▶ _Passage shown_
----
INTERVIEWSNEWSOFF-BROADWAYTHEATRE

INTERVIEW: Divide between liberals, progressives explored in new play

Photo: The Ask stars, from left, Betsy Aidem and Colleen Litchfield. Photo courtesy of Kent Meister / Provided by Emily Owens PR with permission.


The new play The Ask certainly hits home for writer Matthew Freeman. He crafted the narrative, in part, based on his time fundraising for the American Civil Liberties Union, better known as the ACLU. Now the show is premiering off-Broadway with a talented cast of performers, including Betsy Aidem and Colleen Litchfield. Performances continue through Sept. 28 at the wild project, and the run is co-produced by Theater Accident and the Flying Carpet Theatre Company. Jessi D. Hill directs the 80-minute two-hander.

In the show, according to press notes, a young fundraiser has a conversation with a liberal donor, and they come to realize there’s a generational divide between their outlook on life and ideas of progressivism.
----
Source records
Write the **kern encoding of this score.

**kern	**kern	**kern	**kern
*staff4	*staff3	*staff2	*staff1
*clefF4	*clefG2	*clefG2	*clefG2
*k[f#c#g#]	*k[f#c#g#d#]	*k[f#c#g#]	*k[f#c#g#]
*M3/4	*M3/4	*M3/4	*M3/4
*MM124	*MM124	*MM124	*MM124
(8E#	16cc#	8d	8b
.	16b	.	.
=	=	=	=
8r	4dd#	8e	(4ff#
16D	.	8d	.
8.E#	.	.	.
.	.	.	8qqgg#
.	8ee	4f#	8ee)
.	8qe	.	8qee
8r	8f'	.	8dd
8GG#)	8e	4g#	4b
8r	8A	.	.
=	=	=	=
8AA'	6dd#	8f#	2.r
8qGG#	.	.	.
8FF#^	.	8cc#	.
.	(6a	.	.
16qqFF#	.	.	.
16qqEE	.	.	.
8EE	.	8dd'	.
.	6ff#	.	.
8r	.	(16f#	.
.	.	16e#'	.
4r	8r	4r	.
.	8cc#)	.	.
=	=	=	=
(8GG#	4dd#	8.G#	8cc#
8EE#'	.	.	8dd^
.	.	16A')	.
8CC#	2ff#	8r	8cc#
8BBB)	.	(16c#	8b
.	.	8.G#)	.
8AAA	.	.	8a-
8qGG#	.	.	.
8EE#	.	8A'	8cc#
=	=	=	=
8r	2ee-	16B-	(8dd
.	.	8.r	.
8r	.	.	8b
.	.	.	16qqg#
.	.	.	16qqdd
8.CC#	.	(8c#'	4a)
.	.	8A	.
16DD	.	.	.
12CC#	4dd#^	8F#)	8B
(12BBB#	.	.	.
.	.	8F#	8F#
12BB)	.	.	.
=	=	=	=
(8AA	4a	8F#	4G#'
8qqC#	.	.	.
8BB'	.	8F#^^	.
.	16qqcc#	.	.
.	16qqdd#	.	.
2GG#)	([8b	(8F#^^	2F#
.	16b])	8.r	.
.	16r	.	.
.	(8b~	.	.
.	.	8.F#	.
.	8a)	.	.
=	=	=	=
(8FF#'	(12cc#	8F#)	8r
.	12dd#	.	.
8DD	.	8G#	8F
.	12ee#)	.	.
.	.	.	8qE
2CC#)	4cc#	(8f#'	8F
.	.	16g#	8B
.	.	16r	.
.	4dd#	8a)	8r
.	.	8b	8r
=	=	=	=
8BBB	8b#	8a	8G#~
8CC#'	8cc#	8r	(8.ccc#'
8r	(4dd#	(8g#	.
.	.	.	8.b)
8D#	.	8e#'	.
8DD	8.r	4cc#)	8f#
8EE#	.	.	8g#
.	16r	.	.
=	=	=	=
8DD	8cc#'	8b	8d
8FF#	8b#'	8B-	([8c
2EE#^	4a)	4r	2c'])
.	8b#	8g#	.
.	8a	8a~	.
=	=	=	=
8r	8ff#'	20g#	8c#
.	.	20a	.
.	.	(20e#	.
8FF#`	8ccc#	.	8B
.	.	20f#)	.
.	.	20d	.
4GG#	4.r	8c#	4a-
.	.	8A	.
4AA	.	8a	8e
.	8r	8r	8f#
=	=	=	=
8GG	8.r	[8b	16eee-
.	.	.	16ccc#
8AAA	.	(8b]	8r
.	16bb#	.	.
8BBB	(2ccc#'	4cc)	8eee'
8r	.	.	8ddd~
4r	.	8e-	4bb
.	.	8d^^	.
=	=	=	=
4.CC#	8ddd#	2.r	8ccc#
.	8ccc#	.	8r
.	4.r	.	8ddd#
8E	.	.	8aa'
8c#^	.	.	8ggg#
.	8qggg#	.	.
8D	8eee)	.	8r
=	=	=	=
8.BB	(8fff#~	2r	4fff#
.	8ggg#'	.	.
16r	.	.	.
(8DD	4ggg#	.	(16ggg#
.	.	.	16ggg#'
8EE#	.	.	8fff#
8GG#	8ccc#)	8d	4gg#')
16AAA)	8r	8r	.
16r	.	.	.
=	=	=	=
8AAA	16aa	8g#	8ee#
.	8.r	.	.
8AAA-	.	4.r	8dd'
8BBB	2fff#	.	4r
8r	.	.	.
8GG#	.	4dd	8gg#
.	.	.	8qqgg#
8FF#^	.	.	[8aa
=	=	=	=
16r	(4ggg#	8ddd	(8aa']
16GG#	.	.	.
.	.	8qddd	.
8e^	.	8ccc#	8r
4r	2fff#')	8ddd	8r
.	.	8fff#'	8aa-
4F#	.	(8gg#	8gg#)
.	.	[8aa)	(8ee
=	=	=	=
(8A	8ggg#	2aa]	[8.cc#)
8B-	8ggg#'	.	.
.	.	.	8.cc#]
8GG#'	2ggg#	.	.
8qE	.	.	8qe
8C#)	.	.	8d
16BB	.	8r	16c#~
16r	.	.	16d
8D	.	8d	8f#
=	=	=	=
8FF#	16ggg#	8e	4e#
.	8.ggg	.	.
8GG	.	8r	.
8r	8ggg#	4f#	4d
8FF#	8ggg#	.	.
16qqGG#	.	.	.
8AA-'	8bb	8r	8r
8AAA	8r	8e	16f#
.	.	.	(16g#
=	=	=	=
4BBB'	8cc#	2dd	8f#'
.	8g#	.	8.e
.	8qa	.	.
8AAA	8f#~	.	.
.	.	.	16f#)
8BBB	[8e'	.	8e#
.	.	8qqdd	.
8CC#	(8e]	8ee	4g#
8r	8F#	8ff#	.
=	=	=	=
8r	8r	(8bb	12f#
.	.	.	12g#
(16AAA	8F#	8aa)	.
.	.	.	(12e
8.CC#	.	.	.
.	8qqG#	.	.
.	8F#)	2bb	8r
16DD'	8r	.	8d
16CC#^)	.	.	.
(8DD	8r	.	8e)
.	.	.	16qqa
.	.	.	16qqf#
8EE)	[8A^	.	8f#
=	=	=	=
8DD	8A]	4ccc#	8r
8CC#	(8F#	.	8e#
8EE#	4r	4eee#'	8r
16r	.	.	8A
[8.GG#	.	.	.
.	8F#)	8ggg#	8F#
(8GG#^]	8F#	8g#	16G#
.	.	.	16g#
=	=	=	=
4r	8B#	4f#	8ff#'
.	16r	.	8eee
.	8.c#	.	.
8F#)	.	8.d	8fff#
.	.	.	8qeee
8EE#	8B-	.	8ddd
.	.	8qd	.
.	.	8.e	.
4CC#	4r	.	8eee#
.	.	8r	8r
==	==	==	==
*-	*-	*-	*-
----
▶ _Try it_
According to the article about the play The Ask, which two companies co-produce its off-Broadway run?

▶ _Result of the task_
Theater Accident and the Flying Carpet Theatre Company